# Metro Park Bow Hunts



## Smitty82 (Mar 13, 2011)

Just a reminder that if you don't have land to hunt or are new to hunting and want to learn, that most metro park bow hunts are starting to get dates out for applications and qualifications.


----------



## snag (Dec 27, 2005)

What I found out about the metro park archery hunts are usually county residents only. Might b a few open ones for non residents but not many.


Sent from my iPhone using Tapatalk


----------



## Smitty82 (Mar 13, 2011)

I believe that’s per metro park. There is nothing on the 5 rivers metro park controlled hunt that says you have to be a county resident, also it’s been my experience that every year there are left over spots that don’t get taken because there aren’t enough hunters so they have a second lottery for the left over spots.


----------



## snag (Dec 27, 2005)

Not sure of the county you sign up for, but I know the summit county drawings are resident only. And some of the parks don’t even do the hunts around here.


Sent from my iPhone using Tapatalk


----------



## snag (Dec 27, 2005)

The controlled deer hunt applications are now being taken till the end of July. On certain areas in the state.

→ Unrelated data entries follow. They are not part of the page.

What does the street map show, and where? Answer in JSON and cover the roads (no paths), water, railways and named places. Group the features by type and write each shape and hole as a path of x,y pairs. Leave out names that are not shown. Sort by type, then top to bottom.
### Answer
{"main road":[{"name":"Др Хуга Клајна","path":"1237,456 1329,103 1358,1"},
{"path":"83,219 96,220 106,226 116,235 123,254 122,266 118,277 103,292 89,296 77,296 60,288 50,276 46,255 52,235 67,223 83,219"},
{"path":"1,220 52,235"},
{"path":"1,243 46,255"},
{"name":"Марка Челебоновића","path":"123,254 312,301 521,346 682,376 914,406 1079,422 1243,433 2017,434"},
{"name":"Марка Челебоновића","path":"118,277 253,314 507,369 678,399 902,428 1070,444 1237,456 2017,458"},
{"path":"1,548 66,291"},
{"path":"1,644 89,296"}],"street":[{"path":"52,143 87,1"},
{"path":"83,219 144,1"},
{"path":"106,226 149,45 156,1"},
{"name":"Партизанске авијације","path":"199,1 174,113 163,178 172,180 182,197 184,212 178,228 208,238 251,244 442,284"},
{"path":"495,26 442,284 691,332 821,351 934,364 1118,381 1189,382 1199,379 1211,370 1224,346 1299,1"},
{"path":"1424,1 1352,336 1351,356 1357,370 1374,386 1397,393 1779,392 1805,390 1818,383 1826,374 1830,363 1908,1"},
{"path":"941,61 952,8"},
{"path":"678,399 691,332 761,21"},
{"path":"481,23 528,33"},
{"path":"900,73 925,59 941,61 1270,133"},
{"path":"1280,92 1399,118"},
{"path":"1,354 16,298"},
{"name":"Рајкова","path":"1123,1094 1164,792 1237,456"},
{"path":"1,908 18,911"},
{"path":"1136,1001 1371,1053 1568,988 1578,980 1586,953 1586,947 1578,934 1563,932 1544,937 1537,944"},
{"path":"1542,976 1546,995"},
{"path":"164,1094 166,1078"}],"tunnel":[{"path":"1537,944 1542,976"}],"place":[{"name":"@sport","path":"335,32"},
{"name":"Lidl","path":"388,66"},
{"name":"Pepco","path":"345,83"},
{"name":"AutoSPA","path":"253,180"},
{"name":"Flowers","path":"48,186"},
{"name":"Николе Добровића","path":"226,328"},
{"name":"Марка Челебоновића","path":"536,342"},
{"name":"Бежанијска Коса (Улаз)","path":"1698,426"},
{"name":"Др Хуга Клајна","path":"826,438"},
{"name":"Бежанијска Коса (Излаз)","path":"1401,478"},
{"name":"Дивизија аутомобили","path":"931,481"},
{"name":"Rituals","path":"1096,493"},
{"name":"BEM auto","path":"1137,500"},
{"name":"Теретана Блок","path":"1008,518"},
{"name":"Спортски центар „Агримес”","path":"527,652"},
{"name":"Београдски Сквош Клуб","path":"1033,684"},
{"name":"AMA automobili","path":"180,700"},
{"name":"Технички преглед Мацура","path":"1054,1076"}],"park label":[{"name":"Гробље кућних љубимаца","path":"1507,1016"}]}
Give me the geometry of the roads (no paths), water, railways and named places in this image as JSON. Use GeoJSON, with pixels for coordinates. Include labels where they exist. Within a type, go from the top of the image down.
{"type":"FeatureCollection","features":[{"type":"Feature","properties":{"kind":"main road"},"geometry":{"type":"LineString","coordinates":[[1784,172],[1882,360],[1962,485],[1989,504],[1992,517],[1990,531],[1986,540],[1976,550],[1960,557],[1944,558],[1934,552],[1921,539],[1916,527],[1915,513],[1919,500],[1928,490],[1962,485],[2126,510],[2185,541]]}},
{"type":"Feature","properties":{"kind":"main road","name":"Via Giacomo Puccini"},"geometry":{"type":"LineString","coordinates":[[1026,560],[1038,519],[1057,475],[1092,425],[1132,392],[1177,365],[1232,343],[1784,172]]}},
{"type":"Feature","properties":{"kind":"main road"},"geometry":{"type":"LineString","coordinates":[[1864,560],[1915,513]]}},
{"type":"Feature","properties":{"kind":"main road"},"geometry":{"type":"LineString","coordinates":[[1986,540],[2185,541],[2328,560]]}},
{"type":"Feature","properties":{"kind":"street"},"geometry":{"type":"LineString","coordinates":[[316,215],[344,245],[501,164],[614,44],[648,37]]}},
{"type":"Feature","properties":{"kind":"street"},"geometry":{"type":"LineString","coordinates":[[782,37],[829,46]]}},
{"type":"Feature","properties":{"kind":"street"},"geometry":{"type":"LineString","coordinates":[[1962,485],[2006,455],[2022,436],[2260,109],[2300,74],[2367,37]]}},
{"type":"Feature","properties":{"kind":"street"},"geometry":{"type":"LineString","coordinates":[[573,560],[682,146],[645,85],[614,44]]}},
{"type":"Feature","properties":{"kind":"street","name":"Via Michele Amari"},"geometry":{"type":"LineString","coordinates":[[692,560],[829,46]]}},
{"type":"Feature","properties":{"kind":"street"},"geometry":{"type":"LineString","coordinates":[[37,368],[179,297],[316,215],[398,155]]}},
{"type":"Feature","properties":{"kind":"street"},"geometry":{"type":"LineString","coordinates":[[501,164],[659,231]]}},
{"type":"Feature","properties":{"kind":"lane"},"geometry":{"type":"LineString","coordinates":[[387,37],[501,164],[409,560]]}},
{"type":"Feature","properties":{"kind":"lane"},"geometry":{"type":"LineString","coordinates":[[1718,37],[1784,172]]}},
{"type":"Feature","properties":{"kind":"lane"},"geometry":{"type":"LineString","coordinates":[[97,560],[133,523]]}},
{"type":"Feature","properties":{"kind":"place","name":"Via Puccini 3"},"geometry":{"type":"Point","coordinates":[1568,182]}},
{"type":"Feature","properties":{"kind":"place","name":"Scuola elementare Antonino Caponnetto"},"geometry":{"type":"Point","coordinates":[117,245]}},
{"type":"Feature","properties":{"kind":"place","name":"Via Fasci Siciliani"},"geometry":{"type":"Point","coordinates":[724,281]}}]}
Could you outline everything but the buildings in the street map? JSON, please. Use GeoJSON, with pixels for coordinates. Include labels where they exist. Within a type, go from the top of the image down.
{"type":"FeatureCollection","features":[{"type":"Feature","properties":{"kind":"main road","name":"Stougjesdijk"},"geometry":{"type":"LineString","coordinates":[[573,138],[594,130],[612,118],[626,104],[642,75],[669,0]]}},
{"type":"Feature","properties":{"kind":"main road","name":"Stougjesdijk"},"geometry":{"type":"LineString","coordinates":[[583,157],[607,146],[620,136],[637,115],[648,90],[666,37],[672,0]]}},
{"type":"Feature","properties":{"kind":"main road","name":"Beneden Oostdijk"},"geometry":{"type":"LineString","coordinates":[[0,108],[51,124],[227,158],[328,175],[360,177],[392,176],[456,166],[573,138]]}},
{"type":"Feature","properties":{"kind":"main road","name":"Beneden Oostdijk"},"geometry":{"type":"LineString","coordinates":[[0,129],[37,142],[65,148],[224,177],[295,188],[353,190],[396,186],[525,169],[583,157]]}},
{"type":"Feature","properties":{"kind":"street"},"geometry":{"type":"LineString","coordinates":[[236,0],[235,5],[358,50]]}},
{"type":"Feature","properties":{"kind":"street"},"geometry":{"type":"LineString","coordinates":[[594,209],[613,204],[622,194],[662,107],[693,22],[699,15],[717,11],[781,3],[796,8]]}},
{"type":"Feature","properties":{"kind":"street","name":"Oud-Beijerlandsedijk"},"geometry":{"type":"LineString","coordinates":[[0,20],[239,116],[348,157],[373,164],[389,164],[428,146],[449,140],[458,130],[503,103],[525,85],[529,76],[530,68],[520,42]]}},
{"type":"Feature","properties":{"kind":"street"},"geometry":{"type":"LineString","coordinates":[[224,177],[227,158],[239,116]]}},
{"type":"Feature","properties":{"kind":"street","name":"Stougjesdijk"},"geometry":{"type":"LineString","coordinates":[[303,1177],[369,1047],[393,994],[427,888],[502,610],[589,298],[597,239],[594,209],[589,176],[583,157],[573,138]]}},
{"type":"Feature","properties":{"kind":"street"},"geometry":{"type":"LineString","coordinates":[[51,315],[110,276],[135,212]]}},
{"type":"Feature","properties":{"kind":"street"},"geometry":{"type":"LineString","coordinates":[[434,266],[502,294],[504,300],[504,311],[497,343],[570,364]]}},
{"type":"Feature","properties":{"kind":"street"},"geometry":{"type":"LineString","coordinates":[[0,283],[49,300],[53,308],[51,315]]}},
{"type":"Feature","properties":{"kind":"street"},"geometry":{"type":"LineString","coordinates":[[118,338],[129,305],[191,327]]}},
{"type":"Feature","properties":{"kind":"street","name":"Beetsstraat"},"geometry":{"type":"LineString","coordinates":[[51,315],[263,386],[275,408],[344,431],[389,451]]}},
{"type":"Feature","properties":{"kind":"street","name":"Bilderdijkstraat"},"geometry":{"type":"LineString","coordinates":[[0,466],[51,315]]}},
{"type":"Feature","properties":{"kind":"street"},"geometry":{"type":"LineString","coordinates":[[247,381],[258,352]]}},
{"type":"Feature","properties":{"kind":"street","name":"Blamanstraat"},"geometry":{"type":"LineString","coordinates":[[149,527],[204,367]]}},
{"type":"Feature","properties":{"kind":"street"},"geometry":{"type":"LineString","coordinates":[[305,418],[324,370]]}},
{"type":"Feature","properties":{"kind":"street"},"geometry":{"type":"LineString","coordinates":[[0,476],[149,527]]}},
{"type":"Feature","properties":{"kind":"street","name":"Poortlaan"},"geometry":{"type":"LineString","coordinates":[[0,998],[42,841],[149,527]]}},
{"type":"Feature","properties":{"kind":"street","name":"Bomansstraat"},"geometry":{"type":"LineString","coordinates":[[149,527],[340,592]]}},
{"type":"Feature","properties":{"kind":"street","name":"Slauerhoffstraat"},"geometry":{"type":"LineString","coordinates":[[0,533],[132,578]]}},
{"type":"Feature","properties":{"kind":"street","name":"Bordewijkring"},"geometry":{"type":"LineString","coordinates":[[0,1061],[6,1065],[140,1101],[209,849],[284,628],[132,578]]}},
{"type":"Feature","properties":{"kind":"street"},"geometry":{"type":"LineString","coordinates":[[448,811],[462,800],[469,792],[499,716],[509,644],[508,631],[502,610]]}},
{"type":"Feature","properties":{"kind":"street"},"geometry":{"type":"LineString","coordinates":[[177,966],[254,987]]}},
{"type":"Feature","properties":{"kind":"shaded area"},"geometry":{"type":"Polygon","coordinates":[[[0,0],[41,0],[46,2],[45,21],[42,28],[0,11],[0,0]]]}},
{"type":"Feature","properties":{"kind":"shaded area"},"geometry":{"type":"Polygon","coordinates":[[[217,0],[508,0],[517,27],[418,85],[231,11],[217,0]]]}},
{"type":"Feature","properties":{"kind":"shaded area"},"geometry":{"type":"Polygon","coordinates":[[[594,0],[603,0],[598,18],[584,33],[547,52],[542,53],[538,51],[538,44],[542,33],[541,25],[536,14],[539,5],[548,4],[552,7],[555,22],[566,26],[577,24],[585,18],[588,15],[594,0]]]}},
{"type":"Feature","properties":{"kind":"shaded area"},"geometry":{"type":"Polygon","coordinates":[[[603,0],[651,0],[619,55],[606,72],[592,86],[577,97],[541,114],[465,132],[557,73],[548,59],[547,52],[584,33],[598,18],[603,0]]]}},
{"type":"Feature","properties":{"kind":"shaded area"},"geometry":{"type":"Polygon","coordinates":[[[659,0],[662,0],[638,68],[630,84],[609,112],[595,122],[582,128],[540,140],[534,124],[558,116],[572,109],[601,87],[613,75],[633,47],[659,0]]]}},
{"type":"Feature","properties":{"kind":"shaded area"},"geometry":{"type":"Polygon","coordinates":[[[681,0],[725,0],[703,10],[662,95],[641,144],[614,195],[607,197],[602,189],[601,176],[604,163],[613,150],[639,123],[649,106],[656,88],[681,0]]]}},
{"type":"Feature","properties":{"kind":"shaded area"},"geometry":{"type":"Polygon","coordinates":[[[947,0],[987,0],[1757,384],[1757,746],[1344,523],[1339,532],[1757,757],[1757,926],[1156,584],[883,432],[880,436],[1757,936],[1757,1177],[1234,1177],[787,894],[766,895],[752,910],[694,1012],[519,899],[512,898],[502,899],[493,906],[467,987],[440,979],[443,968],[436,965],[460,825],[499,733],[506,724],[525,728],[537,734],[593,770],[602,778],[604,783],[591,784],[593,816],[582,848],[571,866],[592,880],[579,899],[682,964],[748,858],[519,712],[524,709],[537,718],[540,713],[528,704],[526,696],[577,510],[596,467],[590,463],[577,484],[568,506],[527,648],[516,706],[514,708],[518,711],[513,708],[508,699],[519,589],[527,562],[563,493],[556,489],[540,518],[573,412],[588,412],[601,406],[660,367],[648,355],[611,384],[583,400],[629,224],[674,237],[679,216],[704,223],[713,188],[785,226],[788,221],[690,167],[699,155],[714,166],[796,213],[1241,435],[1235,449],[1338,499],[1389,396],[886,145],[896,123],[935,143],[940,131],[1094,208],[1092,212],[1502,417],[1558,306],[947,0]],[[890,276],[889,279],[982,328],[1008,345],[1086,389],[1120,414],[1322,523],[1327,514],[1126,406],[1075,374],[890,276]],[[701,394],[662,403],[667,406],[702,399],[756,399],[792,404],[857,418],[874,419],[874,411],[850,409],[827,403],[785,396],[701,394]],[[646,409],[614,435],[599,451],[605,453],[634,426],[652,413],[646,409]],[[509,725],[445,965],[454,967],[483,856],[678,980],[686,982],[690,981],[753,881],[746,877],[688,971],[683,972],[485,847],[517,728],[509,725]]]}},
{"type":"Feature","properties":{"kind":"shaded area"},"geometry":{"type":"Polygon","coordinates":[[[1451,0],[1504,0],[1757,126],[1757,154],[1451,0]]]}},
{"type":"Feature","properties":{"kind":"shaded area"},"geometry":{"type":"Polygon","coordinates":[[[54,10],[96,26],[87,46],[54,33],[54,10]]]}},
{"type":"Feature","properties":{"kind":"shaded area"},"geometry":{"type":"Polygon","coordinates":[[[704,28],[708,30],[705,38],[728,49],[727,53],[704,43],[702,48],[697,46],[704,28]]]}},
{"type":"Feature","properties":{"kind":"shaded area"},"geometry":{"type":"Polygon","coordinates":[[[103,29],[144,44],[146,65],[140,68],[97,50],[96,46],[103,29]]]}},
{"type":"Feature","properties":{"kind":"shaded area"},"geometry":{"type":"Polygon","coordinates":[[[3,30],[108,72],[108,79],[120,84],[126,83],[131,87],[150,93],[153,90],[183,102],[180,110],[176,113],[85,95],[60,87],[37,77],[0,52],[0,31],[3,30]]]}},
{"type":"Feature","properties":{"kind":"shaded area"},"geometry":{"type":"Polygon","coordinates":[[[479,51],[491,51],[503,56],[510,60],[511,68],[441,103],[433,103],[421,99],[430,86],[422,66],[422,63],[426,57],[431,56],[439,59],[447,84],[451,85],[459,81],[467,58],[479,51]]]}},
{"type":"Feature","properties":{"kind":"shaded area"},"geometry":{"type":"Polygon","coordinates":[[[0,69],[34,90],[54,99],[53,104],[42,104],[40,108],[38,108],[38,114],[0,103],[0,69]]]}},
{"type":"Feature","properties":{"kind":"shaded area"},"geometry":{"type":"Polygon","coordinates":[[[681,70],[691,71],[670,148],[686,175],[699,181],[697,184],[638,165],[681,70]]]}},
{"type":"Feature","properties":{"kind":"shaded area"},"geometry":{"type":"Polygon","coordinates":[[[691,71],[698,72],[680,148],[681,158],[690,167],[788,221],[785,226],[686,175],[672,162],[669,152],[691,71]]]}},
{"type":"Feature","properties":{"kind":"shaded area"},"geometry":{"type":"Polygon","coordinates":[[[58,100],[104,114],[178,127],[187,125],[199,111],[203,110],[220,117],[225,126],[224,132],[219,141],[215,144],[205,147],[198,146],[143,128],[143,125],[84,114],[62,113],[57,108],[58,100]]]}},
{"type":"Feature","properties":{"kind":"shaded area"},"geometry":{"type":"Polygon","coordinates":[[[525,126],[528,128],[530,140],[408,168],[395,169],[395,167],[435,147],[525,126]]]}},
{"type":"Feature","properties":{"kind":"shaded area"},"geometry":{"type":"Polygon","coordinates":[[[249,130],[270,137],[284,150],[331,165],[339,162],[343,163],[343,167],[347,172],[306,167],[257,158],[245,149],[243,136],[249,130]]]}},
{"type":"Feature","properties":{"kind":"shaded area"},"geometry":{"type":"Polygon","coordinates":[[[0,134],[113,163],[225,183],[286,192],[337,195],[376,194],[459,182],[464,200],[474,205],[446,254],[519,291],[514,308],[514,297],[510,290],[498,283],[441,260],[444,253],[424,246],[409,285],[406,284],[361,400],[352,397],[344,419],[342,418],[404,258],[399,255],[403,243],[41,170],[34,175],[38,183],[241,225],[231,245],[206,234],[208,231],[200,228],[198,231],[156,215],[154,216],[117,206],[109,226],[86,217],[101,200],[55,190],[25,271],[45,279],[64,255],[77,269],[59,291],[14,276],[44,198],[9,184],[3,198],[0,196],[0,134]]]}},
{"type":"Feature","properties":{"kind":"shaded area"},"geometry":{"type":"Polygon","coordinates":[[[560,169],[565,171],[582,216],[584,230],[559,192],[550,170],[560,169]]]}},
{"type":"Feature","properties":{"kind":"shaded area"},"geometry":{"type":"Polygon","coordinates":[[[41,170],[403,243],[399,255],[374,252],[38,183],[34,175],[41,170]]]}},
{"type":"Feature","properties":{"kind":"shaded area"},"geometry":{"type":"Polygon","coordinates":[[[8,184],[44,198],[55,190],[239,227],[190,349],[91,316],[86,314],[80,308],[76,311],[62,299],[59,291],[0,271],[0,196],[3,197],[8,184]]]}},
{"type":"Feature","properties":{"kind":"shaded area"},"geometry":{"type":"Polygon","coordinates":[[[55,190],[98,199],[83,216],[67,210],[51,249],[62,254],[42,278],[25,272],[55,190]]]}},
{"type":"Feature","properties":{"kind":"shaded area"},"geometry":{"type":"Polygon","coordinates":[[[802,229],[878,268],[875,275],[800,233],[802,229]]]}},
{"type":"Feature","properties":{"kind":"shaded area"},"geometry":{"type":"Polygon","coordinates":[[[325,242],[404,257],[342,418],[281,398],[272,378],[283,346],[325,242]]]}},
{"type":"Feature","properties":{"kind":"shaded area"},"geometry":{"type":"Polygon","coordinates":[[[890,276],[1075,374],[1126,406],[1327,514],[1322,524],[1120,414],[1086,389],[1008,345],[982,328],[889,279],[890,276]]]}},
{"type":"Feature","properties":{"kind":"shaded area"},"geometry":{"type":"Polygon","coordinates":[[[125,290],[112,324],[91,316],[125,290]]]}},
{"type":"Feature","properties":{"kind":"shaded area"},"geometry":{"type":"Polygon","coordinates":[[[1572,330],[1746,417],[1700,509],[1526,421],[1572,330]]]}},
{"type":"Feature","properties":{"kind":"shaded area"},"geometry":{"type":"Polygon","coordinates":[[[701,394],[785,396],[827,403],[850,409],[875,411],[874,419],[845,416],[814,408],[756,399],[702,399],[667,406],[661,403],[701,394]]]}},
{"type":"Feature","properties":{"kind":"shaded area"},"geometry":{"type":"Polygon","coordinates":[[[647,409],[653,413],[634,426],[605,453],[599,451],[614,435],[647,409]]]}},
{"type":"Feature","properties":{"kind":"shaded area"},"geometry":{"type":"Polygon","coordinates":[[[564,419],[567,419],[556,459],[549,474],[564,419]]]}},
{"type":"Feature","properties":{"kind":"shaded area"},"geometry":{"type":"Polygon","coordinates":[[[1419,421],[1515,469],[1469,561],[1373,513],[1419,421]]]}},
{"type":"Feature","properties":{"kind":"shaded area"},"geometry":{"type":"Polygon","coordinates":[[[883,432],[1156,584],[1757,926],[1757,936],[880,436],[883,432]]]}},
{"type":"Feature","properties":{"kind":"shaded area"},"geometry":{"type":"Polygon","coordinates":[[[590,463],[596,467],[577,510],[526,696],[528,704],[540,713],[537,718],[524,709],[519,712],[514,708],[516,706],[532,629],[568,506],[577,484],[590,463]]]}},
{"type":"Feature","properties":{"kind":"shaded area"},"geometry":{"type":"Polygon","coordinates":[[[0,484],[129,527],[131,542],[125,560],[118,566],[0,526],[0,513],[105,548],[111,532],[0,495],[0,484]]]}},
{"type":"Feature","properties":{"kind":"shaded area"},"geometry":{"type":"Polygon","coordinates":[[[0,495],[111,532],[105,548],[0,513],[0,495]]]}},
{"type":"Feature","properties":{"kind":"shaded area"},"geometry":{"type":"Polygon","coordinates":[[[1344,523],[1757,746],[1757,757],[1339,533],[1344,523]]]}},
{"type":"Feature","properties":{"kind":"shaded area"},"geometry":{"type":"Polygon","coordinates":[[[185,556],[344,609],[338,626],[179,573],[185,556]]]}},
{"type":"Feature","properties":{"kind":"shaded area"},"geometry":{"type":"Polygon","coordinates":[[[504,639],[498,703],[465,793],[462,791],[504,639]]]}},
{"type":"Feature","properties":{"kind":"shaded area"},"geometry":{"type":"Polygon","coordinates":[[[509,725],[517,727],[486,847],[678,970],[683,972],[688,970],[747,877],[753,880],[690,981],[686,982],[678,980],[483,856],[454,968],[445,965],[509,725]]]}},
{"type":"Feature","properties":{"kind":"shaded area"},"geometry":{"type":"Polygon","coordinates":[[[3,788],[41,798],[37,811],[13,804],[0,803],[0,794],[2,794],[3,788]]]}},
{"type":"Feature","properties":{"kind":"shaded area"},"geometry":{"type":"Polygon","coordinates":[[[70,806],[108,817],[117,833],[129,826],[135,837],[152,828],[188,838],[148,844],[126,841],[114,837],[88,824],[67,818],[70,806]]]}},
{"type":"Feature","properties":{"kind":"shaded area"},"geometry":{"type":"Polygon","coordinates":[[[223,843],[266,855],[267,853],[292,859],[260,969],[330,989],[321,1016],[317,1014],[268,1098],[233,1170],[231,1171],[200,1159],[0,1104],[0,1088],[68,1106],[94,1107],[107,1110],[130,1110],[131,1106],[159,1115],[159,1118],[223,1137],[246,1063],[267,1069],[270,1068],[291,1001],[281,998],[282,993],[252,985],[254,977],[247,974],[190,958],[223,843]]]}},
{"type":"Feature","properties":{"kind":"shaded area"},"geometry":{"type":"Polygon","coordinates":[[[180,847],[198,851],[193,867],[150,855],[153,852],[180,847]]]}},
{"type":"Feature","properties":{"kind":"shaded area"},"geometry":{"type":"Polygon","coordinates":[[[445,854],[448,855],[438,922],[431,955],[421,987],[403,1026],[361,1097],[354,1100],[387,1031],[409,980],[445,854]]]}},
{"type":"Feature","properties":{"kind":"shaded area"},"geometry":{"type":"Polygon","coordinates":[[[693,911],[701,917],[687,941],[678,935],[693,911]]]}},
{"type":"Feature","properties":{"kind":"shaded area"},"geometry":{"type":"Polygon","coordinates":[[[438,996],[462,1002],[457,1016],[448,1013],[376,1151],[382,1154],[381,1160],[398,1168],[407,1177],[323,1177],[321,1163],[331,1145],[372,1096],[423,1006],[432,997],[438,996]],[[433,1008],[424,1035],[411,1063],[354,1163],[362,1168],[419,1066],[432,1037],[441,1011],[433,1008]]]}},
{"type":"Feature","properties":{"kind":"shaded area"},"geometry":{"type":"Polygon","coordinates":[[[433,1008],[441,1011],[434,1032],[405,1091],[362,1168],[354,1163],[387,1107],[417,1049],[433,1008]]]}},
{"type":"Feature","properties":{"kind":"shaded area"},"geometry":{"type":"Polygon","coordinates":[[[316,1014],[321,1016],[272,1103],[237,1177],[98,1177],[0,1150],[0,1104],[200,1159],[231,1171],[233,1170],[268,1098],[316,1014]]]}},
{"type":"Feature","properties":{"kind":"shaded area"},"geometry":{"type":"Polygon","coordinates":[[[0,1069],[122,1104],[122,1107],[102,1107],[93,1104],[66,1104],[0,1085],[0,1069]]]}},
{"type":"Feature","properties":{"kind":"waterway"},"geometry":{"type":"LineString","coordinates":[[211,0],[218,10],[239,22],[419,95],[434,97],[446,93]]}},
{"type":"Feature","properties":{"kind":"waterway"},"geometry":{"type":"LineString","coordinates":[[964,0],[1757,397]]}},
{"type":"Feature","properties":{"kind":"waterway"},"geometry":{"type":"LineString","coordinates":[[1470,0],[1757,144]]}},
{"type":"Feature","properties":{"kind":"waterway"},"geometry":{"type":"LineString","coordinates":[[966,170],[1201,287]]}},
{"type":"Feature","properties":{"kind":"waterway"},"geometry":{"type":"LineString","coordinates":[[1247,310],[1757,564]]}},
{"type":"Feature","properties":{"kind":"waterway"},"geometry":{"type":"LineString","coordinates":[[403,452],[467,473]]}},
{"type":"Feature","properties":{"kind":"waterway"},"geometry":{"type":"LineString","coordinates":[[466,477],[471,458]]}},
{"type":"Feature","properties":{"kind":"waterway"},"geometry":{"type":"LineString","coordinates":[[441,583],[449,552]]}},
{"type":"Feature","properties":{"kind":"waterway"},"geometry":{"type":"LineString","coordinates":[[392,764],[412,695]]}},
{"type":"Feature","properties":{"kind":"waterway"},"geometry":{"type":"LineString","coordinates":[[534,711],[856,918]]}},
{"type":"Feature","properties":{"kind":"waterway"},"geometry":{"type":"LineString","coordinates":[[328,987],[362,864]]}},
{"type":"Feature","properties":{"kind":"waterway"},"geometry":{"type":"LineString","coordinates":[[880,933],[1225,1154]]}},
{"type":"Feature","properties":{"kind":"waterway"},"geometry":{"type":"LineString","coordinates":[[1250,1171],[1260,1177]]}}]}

Sent from my iPhone using Tapatalk


----------



## Smitty82 (Mar 13, 2011)

Its that time again, most metro parks and controlled hunts are starting to take registrations. I always like to remind people who don't have land to hunt that these are great opportunities to be able to have land to hunt.


----------



## CHOPIQ (Apr 6, 2004)

That would include me. Thanks for posting smitty


----------



## Smitty82 (Mar 13, 2011)

It’s that time of year again, most registrations are either already open or getting ready to. Great opportunity’s for those who need a place to hunt…


----------



## afeef745 (Feb 11, 2013)

Smitty82 said:


> It’s that time of year again, most registrations are either already open or getting ready to. Great opportunity’s for those who need a place to hunt…


Can you share how to apply for Metro Park Bow hunts?


----------



## Smitty82 (Mar 13, 2011)

Depends where you live, they all have their own process. I live in the Dayton area and the fiver rivers metro park has already been drawn. I would google your metro park and see what kind of controlled hunts they offer.


----------



## afeef745 (Feb 11, 2013)

Smitty82 said:


> Depends where you live, they all have their own process. I live in the Dayton area and the fiver rivers metro park has already been drawn. I would google your metro park and see what kind of controlled hunts they offer.


Thanks. Found info when I googled. Who would have guessed


----------